On Barbarella (1968)

Book coverOne of my Christmas gifts was a gift card to Vintage Stock, a retailer in used movies, video games, CDs, movies, and records. So sometime right around the turn of the year, I went over to Vintage Stock to spend it, and I amassed a number of movies and DVDs, including this one. It was my lucky day, too, as I made my first (and only) stop to the new comic book shop on Campbell, right across the city from the now-closed Nameless City Games. And although Nameless City did not have the first issue of the Sarah Hoyt Barbarella last July, the new comic book shop had one copy of the first issue six months later. So I got the original movie and the latest pop cultural incarnation on the same day. Spoiler alert: I read the comic first.

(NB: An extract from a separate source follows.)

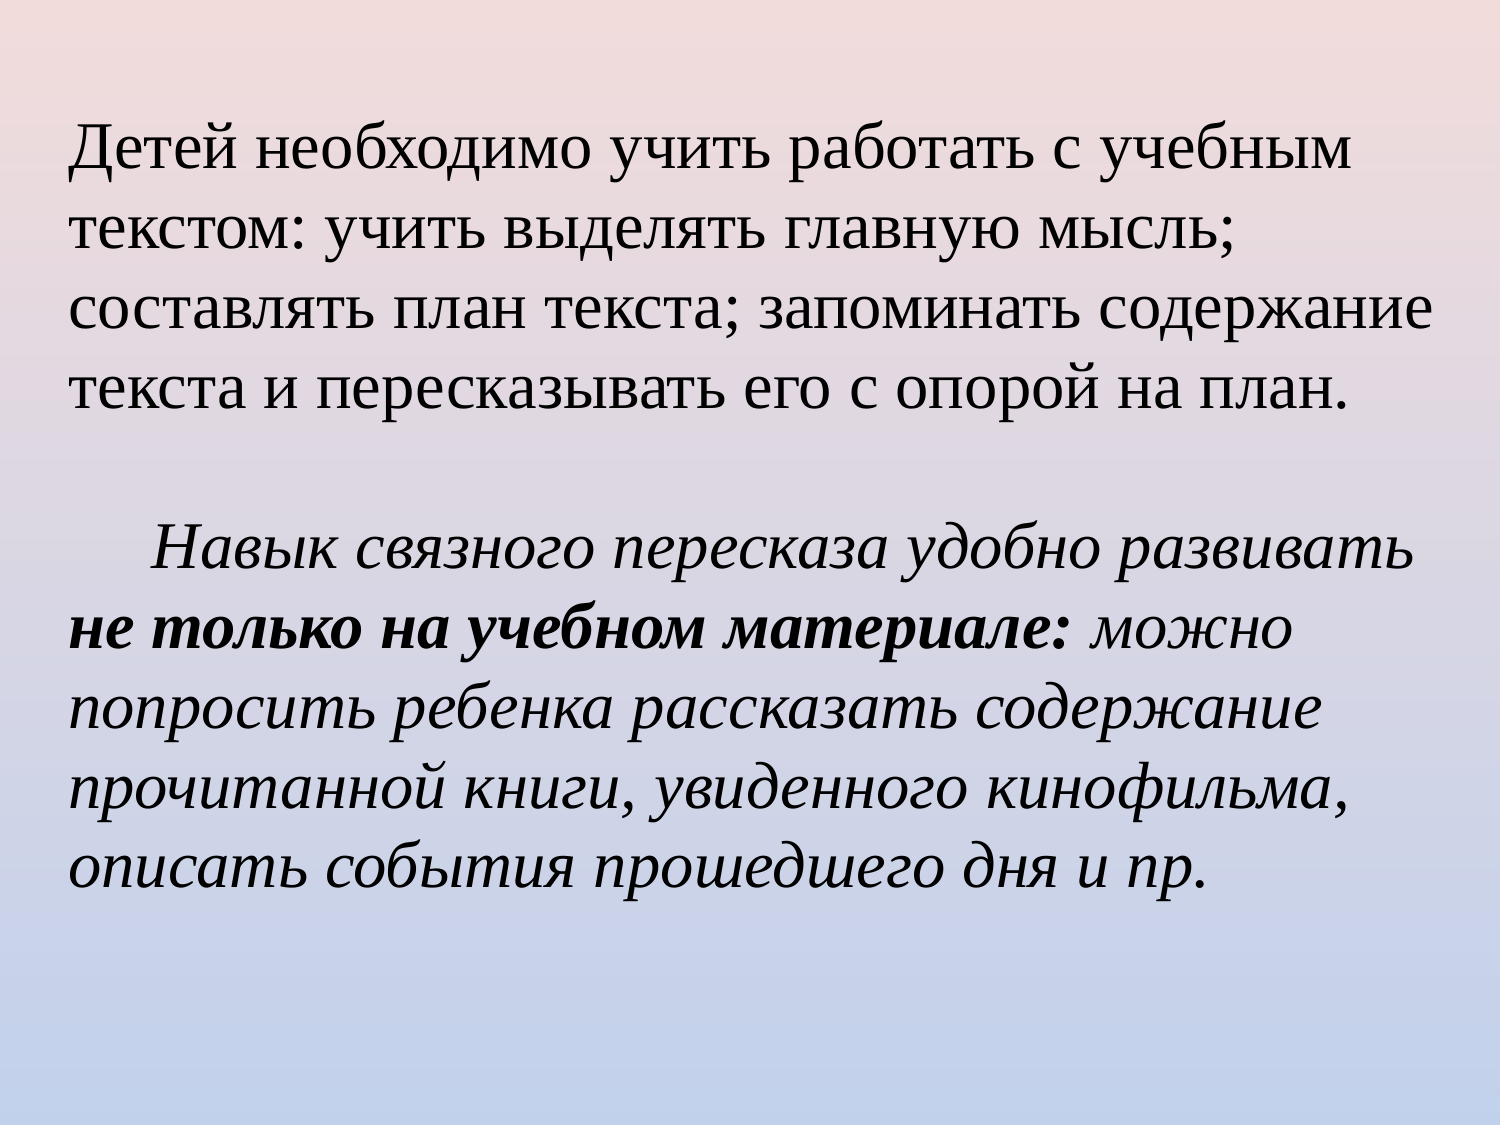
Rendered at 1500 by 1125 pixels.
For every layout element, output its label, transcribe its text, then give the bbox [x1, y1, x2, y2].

text_box Детей необходимо учить работать с учебным текстом: учить выделять главную мысль; составлять план текста; запоминать содержание текста и пересказывать его с опорой на план. Навык связного пересказа удобно развивать не только на учебном материале: можно попросить ребенка рассказать содержание прочитанной книги, увиденного кинофильма, описать события прошедшего дня и пр. [53, 94, 1459, 909]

So. The plot is that Barbarella, an interstellar agent in the future, has to go to Tau Ceti to find a scientist named Durand Durand who has created a positronic ray that might be used as a weapon. So she goes to Tau Ceti, meets some different people and different species including murderous children, blind angels, and a planet whose energy source is a flowing substance below the ground that feeds off of negative thoughts and emotions–Ghostbusters 2‘s slime sorta. She has sex with a couple of people, and eventually finds Durand Durand who wants to use his ray to take power. But he overreaches and dies.

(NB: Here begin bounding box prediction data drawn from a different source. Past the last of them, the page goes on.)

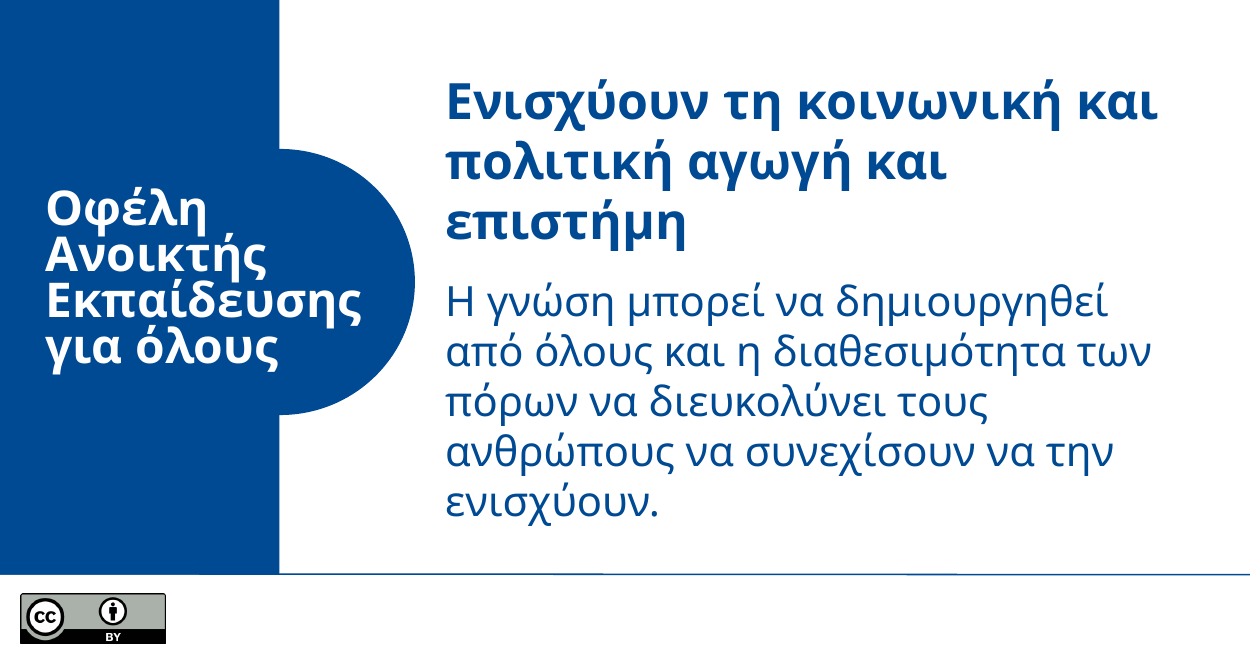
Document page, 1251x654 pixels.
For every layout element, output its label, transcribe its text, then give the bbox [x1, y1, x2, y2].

text_box [0, 0, 280, 573]
text_box [198, 388, 362, 416]
text_box Οφέλη Ανοικτής Εκπαίδευσης για όλους [30, 173, 400, 388]
text_box Ενισχύουν τη κοινωνική και πολιτική αγωγή και επιστήμη Η γνώση μπορεί να δημιουργηθεί από όλους και η διαθεσιμότητα των πόρων να διευκολύνει τους ανθρώπους να συνεχίσουν να την ενισχύουν. [430, 54, 1201, 540]
picture [20, 592, 166, 645]
text_box [400, 221, 415, 343]
text_box [0, 582, 1250, 654]
text_box [203, 148, 358, 173]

This is an early Dino De Laurentis film, and the look-and-feel of it, along with some of the pacing, feels a lot like Flash Gordon from 1980 (although this film is obviously earlier). The protagonist in this film, though, is a bit more passive than Flash Gordon–other characters and natives of the planets she visits lead her around to different venues, and sometimes she has sex with them, but most of the time, Barbarella is not leading the action.

Oh, and about the sex: Although my beautiful wife had heard that this was a soft core porn film, it really wasn’t. Although I am glad I did not share the film with my boys, the sex in it was relatively tame and not depicted graphically. I mean, it’s essentially a French film, directed by Renoir’s grandson and co-starring Marcel Marceau, but it doesn’t have the ooh la la that you get in some French and Scandinavian films of the period. The opening sequence of Barbarella removing a spacesuit in zero gravity was pretty, erm, compelling, though.

At any rate, I’m glad to have watched it for its, what, cultural value? To have seen something that was influential and that continues to be a bit of a touchstone today–I mean, aside from the comic series, there was a musical in 2004, and the band Duran Duran took its name from the name of the scientist, for crying out loud–but as a story and a film, meh (which is quite different from mwah! which is the chef’s kiss, which this film is not).

Below the fold, Jane Fonda as Barbarella in her many outfits.



Although I disagree with pretty much every political stance she’s ever taken and think she skirted right up to actual treason during the Vietnam War, I can still enjoy her performances. Although I prefer Cat Ballou and On Golden Pond to this film.